"Spontaneously" conflicts with "intentionally" in English. A spontaneous act is incompatible with having made a conscious decision about acting in that way. When something happens spontaneously, it happens by itself, without any intentionality.
You're conflating unintentional actions with involuntary actions, but the two are distinct. It's unfair to punish someone for an intentional but involuntary action. And all actions are involuntary if people do not have free will.
This comment appears to depend on a model unfamiliar to me, in that I have no idea what you mean by 'intents' or the reference to causality here. Would you mind elaborating? I may not be alone in failing as yet to have taken your point.
Spontaneity implies impulse, without forethought. You just wouldn't say something was something spontaneous if it was at all planned. Having a plan to do X, but working out the exact details later is not spontaneous unless there's a radical departure from the plan.
Situation 1: On your way home from work you run into an old friend and decide to go to the nearest bar. In retrospect you would call that outing spontaneous - it was the result of unplanned, unexpected circumstances.
Situation 2: You plan to meet a friend for a drink but haven't decided a location. The two of you meet up and decide to go to a particular bar, and then walk to that bar. There's nothing about this that is spontaneous, because each step involved some amount of forethought, even if there was an amount of "winging it" in meeting up before deciding where to get a drink.
Situation 3: You plan to meet a friend for a drink, meet up and decide to go to a particular bar. On the way to the bar you spot a comedy club, and in the spur of the moment decide to go see a show instead of just grabbing a drink. This could be considered spontaneous because you had no pre-existing intention of going to see a comedy show, it just happened because of circumstance.
In short, spontaneity sort of involves departure from the expected. If your plan is to work out the details later, then it's not spontaneous. It's only spontaneous if the event disrupts what you would have expected to happen.
Every instance of problem solving I encounter involves conscious intentionality. As an analogy, when I get a drink from the fridge, there is a lot going on in my body to make that happen that I do not consciously control. But, overall it is taking place due to my conscious intentional control. I argue the same is going on in the mind, a lot of subconscious things going on that I do not directly control, but the overall effect is directed by my conscious control.
You can go the other way and say that everything we do is a cascading result of chemical and physical reactions and thus we do not act with "intention" either. It's all a matter of perspective.
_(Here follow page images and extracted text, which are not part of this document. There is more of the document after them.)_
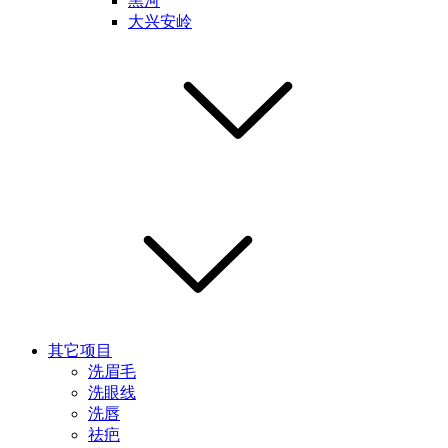
黑河
大兴安岭
其它项目
洗眉毛
洗眼线
洗唇
祛疤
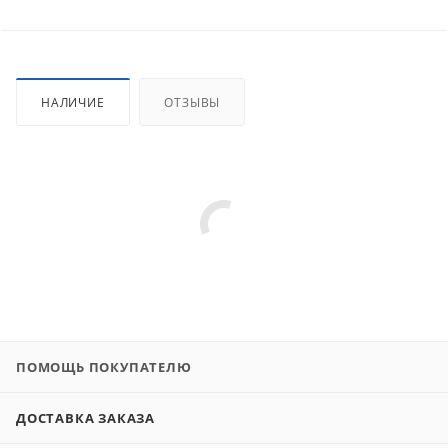
НАЛИЧИЕ
ОТЗЫВЫ
ПОМОЩЬ ПОКУПАТЕЛЮ
ДОСТАВКА ЗАКАЗА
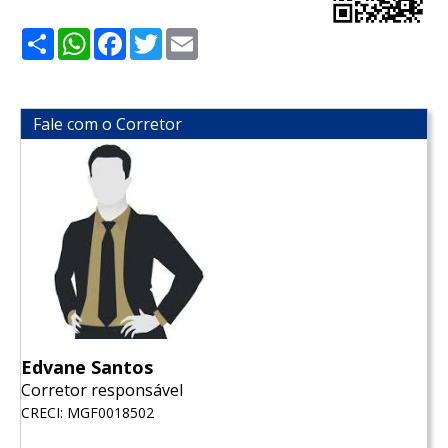
Share
WhatsApp
Facebook
Twitter
Email
Fale com o Corretor
Edvane Santos
Corretor responsável
CRECI: MGF0018502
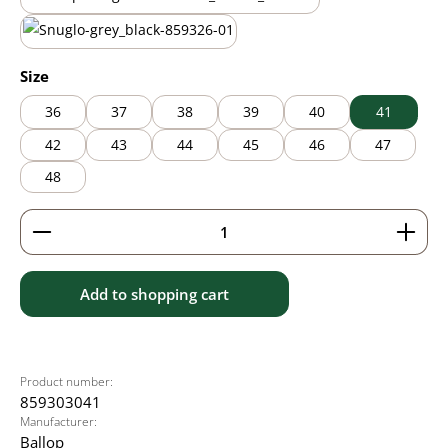
black/brown
black/grey
Select
Size
36
37
38
39
40
41
42
43
44
45
46
47
48
Product Quantity: Enter the desired amount or use 
Add to shopping cart
Product number:
859303041
Manufacturer:
Ballop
Choosing not to act is choosing nonetheless. You are responsible in both situations. You didn’t set the events into motion, no — but you had full awareness of the inevitable consequences that would result from acting or not. You must make the choice, therefore, that you can live with. This is the nature of the human experience.
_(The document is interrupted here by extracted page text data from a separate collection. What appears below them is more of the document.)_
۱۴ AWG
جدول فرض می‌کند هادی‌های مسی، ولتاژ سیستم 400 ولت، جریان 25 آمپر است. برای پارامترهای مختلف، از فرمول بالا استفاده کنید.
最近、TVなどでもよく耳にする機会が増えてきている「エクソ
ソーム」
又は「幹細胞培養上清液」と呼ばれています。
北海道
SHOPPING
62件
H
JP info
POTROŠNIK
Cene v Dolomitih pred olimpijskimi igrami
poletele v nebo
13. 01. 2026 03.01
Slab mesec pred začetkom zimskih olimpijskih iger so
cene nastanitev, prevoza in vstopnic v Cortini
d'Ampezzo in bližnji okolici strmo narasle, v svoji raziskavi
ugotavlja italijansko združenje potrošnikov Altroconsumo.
I think the author is distinguishing between intent/agency/free will in the case of mental action and the empty, meaningless quality of material "causes".
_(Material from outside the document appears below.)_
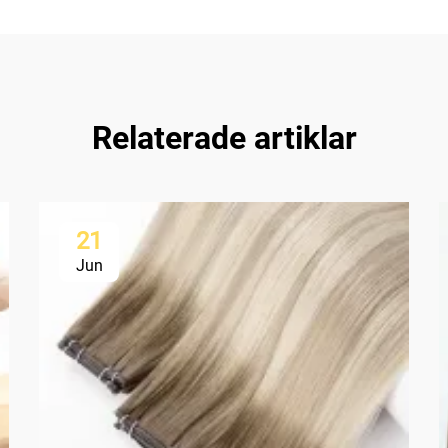
Relaterade artiklar
21
Jun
For causality and the slipperiness of it, read Hume.
I don't think 'conscious thought' and 'deliberation' are synonymous. You can create spontaneously while still being quite conscious of what you're doing and having feelings about it as you're doing it.
I think you mean, consciously directed intent and will. Intent and will are not necessarily the same as thought. Perhaps you are using the wrong tools, and making it more difficult than it needs to be.
> Our free will is demonstrated by our ability to consciously choose whether and how to act when presented with thoughts and emotions.
This is nonsensical, because choice is a thought before it is an action, and we accept that we do not control the comings and goings of our own thoughts.